Schools First: How to fund education without new taxes

Pie Chart showing State Government Spending

How we fund education in Washington is unconstitutional. It’s not the amount of money we spend on Education that is the problem, it is how the money is appropriated. Today public education is the last to be funded, with the decision often being taken to the voters. The result is that children in poor or otherwise tax unfriendly school districts receive a lower quality education than their peers who are able to attend better funded schools.

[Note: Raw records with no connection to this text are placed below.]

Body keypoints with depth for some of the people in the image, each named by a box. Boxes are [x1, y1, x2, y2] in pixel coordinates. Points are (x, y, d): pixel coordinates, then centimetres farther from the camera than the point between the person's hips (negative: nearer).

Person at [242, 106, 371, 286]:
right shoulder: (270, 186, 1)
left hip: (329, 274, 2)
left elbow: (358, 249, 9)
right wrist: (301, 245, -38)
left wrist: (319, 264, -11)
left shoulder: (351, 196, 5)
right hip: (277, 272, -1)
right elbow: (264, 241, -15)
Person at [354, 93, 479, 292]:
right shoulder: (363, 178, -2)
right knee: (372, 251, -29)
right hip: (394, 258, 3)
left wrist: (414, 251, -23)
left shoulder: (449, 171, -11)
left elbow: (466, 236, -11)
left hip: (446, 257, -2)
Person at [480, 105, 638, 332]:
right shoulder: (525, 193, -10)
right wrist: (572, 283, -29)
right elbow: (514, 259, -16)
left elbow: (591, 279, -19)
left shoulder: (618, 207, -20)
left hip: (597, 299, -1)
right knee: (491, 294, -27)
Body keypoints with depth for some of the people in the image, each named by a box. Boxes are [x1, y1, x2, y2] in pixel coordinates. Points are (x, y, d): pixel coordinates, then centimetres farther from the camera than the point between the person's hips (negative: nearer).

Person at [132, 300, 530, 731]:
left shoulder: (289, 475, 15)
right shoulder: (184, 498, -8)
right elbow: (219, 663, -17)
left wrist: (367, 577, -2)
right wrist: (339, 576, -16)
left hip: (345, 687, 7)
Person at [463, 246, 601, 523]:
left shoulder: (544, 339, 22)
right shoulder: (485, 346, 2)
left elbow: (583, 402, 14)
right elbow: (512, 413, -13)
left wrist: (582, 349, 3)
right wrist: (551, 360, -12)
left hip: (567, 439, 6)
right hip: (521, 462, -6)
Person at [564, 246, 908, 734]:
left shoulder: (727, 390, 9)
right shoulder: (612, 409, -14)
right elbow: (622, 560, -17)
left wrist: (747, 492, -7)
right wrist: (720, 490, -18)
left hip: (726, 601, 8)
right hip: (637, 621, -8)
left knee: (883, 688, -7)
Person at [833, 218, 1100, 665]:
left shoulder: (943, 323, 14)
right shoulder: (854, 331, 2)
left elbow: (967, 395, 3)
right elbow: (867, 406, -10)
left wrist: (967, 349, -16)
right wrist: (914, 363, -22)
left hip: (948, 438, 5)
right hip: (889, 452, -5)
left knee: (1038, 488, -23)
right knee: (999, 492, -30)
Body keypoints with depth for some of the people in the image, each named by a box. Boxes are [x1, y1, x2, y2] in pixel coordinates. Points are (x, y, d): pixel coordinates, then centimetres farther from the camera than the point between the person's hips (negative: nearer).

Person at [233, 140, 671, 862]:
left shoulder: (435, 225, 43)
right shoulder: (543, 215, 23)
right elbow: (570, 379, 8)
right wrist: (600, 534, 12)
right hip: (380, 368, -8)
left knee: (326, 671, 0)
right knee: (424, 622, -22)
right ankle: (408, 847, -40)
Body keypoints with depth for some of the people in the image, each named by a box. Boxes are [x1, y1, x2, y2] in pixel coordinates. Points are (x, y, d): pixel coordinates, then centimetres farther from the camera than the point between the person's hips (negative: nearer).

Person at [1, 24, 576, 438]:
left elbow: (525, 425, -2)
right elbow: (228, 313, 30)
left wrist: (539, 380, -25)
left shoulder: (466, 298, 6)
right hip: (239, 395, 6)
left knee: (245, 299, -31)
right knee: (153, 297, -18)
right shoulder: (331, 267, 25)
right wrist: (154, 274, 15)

Our budget priorities are backwards. There are only a few things called out as being required duties of the state. They are as follows:

  1. Education
  2. Reformatory and penal institutions
  3. Institutions for disabled youth, mentally ill or developmentally disabled
  4. Courts
  5. Elections
  6. Board of Health and Vital Statistics
  7. Department of Agriculture
  8. Reserve fund

With the exception of education, all of these required expenditures are funded entirely by the state. Education is different. Only 70% of education is funded by the state. Our schools are left to pay for the remaining 30% through local taxes or federal grants. This means that schools are constantly begging local voters to pay for their operations. Our children are being used to guilt us into paying higher taxes. Education should be fully funded through state dollars. Unfortunately this is easier said than done, since it will add approximately $4.3 billion per year to the state budget. Something has to give!

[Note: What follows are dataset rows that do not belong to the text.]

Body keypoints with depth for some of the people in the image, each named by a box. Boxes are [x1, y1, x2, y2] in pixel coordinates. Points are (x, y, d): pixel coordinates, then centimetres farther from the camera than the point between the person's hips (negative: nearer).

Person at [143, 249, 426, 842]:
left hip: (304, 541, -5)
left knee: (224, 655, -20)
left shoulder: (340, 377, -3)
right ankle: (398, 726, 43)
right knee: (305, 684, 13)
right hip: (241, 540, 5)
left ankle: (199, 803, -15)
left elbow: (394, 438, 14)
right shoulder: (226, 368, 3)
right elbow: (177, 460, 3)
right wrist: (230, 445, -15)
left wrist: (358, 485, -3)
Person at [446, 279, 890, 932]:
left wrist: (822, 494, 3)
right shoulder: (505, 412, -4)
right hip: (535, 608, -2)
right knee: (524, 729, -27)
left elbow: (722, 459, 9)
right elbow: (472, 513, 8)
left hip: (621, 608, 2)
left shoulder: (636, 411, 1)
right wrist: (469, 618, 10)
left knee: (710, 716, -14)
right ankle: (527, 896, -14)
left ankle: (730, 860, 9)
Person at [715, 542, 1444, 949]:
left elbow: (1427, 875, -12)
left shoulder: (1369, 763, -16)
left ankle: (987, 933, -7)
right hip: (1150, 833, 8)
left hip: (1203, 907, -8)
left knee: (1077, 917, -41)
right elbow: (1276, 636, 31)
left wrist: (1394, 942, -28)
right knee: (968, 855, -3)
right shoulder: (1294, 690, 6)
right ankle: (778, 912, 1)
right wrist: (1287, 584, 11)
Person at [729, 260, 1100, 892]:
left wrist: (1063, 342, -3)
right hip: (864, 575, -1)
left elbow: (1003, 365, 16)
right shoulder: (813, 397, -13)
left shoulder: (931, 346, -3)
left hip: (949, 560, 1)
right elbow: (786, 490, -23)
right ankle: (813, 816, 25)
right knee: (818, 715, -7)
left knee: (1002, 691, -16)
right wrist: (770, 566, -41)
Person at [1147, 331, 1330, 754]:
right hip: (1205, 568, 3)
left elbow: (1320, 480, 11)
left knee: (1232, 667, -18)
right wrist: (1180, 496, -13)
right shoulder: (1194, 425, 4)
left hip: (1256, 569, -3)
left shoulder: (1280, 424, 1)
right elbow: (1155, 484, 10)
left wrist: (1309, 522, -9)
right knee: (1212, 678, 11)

Washington tax payers are already funding $3.7 billion of that amount through the local tax levy. This is where the “levy swap” model comes in. We could just eliminate all the local taxes and raise the state property tax by lowest local tax rate, but there are 11 school districts that collect no local taxes. In practice, the rates and revenue vary significantly depending on the local property values and willingness to approve taxes. For example, Burien (the Highline School District) pays twice the tax rate that Seattle does to fund their local schools. Under an levy swap, both Seattle and Vashon would see their taxes rise while Burien would see their tax payments decrease.

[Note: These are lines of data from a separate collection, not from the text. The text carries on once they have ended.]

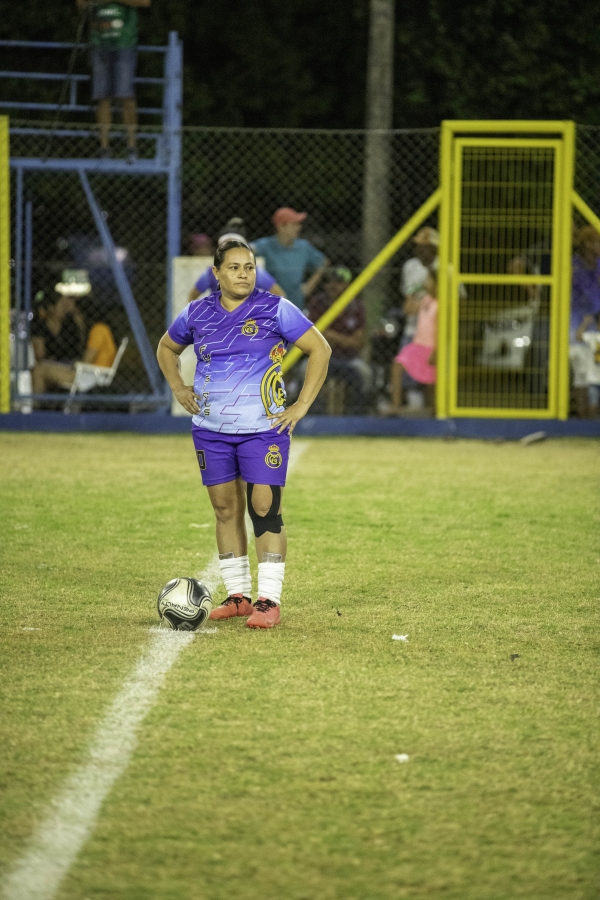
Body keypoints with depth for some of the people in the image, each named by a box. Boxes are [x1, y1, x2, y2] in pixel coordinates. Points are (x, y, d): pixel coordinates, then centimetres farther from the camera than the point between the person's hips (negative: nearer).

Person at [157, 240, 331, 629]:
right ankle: (238, 595, 17)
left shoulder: (275, 309, -5)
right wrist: (179, 389, 9)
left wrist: (302, 406, -7)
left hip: (264, 428, -4)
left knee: (265, 509, -8)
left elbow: (320, 349, -2)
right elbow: (167, 349, 25)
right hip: (212, 428, 4)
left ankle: (269, 600, -7)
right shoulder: (197, 314, 6)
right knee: (225, 509, 8)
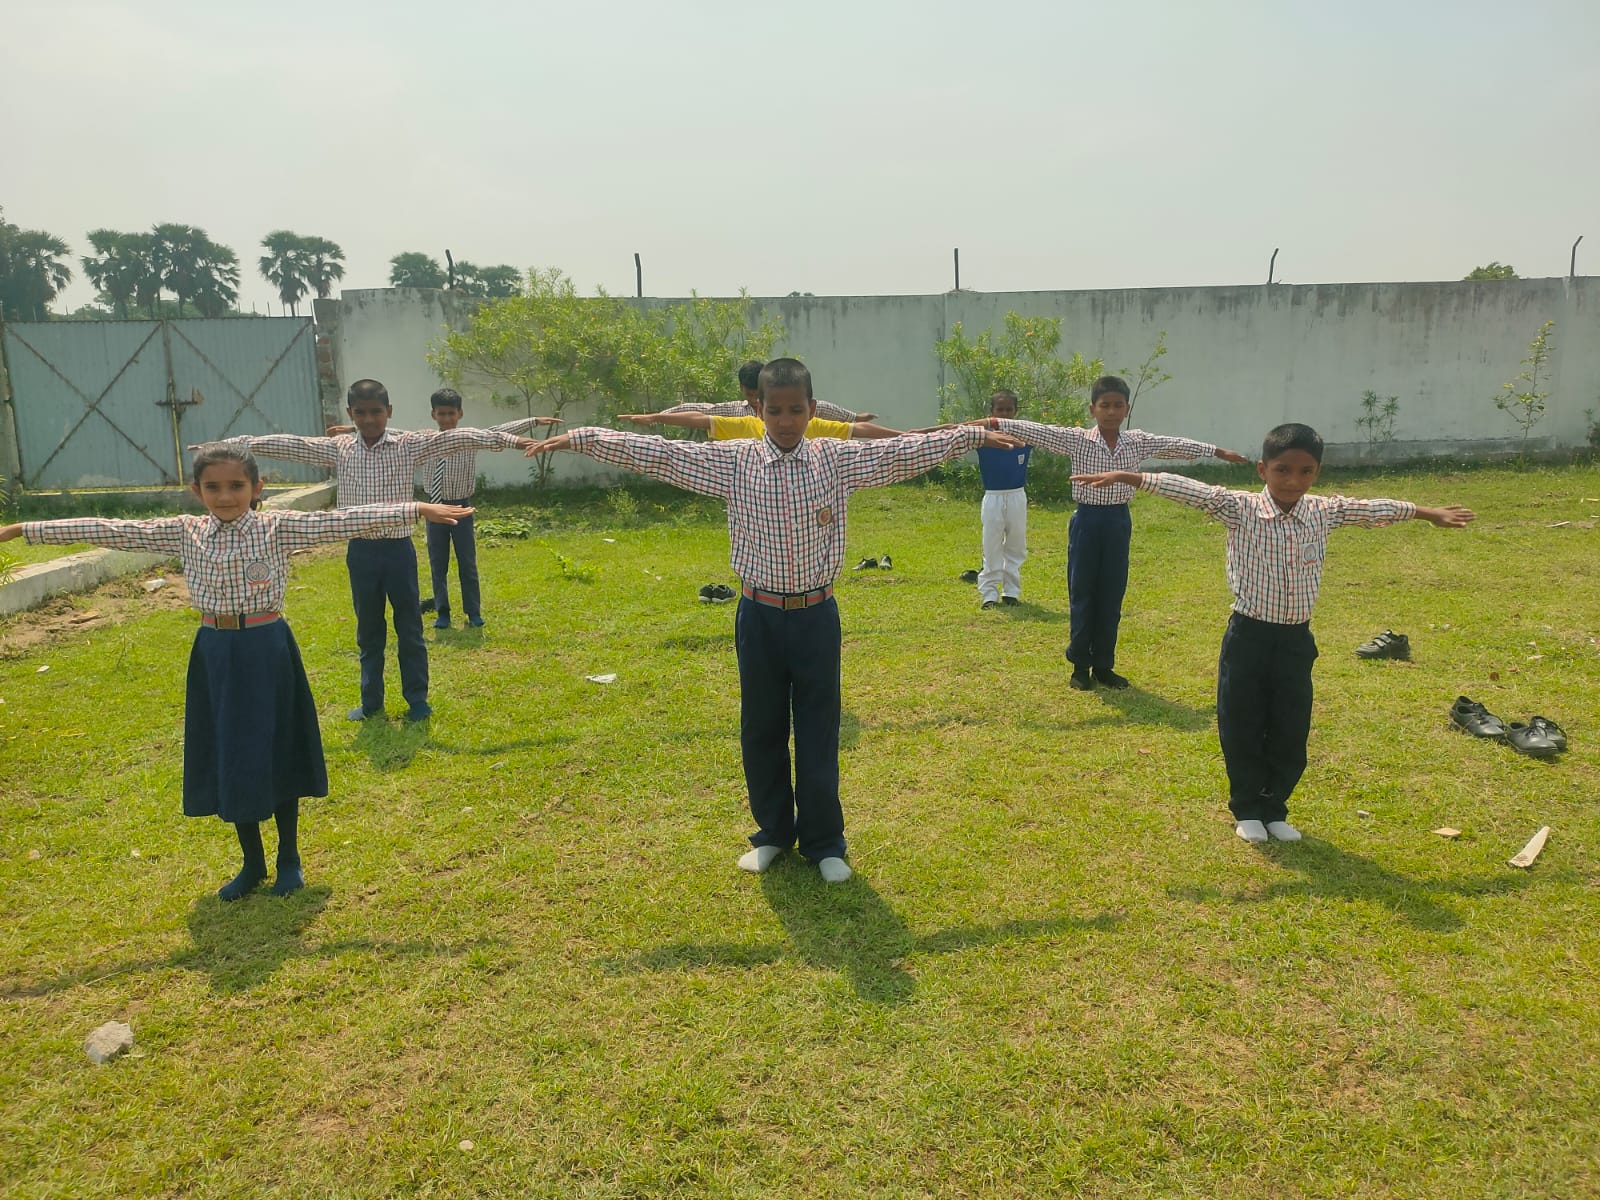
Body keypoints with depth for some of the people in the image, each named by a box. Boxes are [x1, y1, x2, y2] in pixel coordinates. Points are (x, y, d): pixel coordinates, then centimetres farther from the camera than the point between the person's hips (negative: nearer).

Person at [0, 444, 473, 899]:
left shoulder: (279, 528, -9)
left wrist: (418, 510, -26)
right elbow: (108, 531, 3)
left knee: (277, 753, 7)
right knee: (227, 758, 12)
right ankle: (252, 863, 29)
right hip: (214, 653, 4)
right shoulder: (183, 532, 0)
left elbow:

What we need to do is swap the funding of discretionary social and human services with education. Most of these programs live in the agency known as DSHS, but there is a whole host of agencies at the state level. About half of those programs are constitutional duties of the state, but a large portion of them are not. We need to cut just 3.5% and move another 20% of those programs out of state government.

We could pay for the full cost of education at the state level, but we’ve chosen to spend the money elsewhere and use our children to guilt voters into paying for the difference. Let’s fund education first instead of gambling with our children’s future!